> [Texte à lire]
1)      Comment un jeune lecteur comprend-il et interprète-t-il l’espace ?

Si le rôle des connaissances relatives à l’univers quotidien de l’enfant mérite d’être pris en compte dans certains cas, comme dans les fictions s’appuyant sur les lieux intimes et familiers (la maison, le jardin, l’école, la chambre), il faut sans doute y ajouter des connaissances de nature discursive (une compétence idéologique à lire la valeur des lieux et leurs symboles, ex : comprendre le sens de La Statue de la Liberté ou de la colonne Vendôme), des compétences de nature textuelle et linguistique (des capacités à établir des liens logico-sémantiques entre des lieux, des personnages, des évènements qui font système et dont l’unité n’est pas évidente), des connaissances portant sur les genres littéraires (l’espace au théâtre n’est pas l’espace dans la poésie, l’espace dans le polar n’est pas l’espace du récit d’aventures etc.).

> [Données fournies]
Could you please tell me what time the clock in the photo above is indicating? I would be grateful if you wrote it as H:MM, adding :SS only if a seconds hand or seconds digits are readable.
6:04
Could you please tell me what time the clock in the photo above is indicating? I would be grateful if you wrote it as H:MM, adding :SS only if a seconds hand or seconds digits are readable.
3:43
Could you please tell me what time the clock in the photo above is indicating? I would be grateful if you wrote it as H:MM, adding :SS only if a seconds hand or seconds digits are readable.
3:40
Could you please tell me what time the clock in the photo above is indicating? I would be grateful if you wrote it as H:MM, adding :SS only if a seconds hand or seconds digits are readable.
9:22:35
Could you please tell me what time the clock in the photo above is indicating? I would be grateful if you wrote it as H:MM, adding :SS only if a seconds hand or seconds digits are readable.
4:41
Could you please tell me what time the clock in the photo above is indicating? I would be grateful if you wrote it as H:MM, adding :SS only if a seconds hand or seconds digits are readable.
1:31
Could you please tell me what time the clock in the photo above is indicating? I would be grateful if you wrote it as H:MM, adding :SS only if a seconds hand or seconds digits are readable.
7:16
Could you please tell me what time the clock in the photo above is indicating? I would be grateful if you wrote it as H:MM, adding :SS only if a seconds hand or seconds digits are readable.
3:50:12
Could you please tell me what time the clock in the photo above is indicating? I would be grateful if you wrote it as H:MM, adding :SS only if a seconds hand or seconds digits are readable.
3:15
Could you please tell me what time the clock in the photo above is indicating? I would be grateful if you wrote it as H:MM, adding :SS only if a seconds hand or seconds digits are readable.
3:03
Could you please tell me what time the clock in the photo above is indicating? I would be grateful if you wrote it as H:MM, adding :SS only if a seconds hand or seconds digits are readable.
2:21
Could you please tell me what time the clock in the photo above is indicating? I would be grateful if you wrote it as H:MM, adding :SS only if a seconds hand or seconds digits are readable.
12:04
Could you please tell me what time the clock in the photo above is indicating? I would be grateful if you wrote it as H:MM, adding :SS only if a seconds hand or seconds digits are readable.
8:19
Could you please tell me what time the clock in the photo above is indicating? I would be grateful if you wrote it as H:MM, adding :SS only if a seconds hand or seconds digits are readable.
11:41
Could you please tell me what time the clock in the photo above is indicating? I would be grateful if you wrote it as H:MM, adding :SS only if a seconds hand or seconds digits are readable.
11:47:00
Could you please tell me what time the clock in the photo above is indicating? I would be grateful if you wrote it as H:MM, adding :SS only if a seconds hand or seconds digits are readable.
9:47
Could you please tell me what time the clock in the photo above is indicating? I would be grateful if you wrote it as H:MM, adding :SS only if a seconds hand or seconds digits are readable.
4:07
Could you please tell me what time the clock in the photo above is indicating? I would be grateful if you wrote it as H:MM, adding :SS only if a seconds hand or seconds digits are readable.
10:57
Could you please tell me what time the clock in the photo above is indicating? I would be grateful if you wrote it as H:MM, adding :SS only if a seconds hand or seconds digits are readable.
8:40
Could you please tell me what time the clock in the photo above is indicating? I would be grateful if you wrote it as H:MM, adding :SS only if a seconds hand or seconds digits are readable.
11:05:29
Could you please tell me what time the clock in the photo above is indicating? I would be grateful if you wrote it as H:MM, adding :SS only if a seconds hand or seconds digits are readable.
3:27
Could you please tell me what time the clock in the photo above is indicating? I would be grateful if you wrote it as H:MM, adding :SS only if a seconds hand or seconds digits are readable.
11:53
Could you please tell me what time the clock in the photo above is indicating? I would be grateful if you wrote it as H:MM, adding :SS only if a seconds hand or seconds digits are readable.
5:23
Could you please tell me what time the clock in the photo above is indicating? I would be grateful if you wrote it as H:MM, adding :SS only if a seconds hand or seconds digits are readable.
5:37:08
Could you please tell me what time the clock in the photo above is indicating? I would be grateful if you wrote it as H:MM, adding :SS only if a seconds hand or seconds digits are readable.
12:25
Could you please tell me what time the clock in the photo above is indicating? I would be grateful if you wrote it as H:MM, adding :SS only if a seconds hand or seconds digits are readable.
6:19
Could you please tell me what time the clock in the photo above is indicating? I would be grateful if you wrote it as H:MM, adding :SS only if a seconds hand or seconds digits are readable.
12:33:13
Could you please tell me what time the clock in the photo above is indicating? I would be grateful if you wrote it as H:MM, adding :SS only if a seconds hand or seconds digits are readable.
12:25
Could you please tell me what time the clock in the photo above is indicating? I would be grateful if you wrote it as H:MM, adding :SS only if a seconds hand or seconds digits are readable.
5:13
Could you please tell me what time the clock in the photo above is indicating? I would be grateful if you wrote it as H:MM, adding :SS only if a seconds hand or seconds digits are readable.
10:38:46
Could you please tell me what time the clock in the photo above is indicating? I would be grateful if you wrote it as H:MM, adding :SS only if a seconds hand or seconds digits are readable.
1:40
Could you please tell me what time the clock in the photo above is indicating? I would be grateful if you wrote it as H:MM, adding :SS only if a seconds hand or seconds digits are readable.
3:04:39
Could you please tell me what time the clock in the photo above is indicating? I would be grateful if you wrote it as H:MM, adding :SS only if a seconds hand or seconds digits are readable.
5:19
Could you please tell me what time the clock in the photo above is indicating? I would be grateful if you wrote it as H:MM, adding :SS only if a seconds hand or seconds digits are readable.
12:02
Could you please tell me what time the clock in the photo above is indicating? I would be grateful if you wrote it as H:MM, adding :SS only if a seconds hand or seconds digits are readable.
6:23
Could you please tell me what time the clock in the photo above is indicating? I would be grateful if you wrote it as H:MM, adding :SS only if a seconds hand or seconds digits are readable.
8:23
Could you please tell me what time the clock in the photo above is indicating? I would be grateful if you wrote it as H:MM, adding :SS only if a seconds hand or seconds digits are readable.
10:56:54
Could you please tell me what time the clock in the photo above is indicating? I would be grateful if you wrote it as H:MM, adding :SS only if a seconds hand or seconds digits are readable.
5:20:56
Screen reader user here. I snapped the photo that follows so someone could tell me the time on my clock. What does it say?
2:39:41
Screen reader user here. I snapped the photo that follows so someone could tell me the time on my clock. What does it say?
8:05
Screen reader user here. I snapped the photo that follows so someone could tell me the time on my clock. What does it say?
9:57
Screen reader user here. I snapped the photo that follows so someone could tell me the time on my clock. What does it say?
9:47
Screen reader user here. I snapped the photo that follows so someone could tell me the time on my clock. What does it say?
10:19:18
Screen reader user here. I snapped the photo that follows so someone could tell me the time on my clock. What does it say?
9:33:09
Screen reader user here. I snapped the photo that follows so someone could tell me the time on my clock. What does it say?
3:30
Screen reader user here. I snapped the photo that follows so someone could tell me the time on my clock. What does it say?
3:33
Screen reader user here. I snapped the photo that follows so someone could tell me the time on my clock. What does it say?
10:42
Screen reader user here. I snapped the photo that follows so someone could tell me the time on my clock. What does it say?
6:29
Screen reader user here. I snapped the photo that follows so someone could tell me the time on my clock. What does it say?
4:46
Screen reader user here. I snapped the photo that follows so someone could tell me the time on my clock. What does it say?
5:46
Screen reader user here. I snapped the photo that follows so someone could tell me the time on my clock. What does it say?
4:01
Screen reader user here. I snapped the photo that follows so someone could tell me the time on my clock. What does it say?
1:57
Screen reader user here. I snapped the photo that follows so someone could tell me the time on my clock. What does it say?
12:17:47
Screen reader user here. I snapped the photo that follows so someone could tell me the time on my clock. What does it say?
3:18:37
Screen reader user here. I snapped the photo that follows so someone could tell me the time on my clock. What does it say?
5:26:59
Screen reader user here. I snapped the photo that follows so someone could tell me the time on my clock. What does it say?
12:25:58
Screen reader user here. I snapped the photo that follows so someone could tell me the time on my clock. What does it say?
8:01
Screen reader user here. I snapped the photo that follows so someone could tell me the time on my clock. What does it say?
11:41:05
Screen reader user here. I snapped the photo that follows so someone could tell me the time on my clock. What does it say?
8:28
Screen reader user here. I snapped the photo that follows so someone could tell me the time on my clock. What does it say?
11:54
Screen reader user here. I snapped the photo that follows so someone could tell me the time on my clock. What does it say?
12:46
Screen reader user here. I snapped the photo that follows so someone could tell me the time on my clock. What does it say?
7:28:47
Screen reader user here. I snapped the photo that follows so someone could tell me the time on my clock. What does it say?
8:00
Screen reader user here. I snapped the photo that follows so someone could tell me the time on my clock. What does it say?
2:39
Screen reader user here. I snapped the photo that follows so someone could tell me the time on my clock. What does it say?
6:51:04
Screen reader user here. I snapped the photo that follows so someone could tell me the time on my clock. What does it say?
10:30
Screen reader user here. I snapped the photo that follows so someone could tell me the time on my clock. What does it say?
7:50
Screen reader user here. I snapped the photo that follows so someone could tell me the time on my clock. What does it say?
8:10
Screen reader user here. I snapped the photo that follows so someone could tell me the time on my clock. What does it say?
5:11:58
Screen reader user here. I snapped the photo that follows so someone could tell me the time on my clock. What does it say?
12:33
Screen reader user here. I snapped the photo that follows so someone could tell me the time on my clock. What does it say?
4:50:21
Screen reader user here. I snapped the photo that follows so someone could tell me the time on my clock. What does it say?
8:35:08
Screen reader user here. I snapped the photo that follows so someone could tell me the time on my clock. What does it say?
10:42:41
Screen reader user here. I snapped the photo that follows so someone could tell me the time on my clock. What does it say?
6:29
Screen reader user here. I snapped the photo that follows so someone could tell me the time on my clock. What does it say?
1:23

> [Problème]
Écrivez la suite du texte sur la façon dont un jeune lecteur comprend l'espace dans les récits.

> [Réponse obtenue]
Il paraît important, notamment, de consacrer une part de l’analyse à l’espace dans l’album, avec une perspective qui confronte des « intentions d’espace » chez l’auteur (choix graphiques et plastiques des illustrations) et des « effets d’espace » sur le jeune lecteur, produits par les interactions du texte et de l’image. Au-delà d’un simple « thème », l’espace est souvent ce qui structure une fiction à plusieurs niveaux, selon des rapports que l’élève doit inférer. En faire un objet d’apprentissage contribue donc certainement à améliorer globalement la lecture et l’écriture, à mieux saisir « l’atmosphère d’un texte » comme le réclament les Programmes de 2008, ou à mieux esquisser le portrait d’un personnage (l’habitat et l’habit trahissent souvent l’habitant).

Dans cette démarche, il faudrait tenir compte des étapes du développement psychologique. Depuis les travaux de Piaget dans les années 60, nombreuses sont les études psycho-cognitives qui ont abordé l’appropriation de l’espace (topologique, topographique, métrique…) chez l’enfant et le jeune lecteur.

2)      Comment la lecture de l’espace peut-elle développer des apprentissages littéraires et transversaux ?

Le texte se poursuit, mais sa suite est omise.